▶ [To do]
In the data below, find each line containing the string "approximately" and return it.

▶ [Raw data]
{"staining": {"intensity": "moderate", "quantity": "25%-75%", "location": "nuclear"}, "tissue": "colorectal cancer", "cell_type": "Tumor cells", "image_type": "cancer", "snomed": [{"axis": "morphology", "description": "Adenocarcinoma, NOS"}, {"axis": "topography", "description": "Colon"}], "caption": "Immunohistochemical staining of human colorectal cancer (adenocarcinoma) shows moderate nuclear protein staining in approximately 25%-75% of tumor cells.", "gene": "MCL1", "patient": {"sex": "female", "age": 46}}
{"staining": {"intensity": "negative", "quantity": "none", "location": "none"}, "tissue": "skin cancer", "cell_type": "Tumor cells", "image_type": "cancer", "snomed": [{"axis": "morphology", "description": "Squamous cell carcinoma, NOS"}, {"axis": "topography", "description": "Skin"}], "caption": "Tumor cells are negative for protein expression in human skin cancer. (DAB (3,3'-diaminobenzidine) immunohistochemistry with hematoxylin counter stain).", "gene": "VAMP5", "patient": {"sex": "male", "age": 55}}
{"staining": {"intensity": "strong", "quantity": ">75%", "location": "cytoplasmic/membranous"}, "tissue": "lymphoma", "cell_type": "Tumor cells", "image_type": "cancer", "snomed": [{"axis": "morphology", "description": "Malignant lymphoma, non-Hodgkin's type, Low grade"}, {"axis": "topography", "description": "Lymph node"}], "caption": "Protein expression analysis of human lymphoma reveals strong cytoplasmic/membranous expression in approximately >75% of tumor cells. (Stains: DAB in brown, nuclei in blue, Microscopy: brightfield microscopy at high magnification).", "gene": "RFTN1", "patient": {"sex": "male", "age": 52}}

▶ [Response to this task]
{"staining": {"intensity": "moderate", "quantity": "25%-75%", "location": "nuclear"}, "tissue": "colorectal cancer", "cell_type": "Tumor cells", "image_type": "cancer", "snomed": [{"axis": "morphology", "description": "Adenocarcinoma, NOS"}, {"axis": "topography", "description": "Colon"}], "caption": "Immunohistochemical staining of human colorectal cancer (adenocarcinoma) shows moderate nuclear protein staining in approximately 25%-75% of tumor cells.", "gene": "MCL1", "patient": {"sex": "female", "age": 46}}
{"staining": {"intensity": "strong", "quantity": ">75%", "location": "cytoplasmic/membranous"}, "tissue": "lymphoma", "cell_type": "Tumor cells", "image_type": "cancer", "snomed": [{"axis": "morphology", "description": "Malignant lymphoma, non-Hodgkin's type, Low grade"}, {"axis": "topography", "description": "Lymph node"}], "caption": "Protein expression analysis of human lymphoma reveals strong cytoplasmic/membranous expression in approximately >75% of tumor cells. (Stains: DAB in brown, nuclei in blue, Microscopy: brightfield microscopy at high magnification).", "gene": "RFTN1", "patient": {"sex": "male", "age": 52}}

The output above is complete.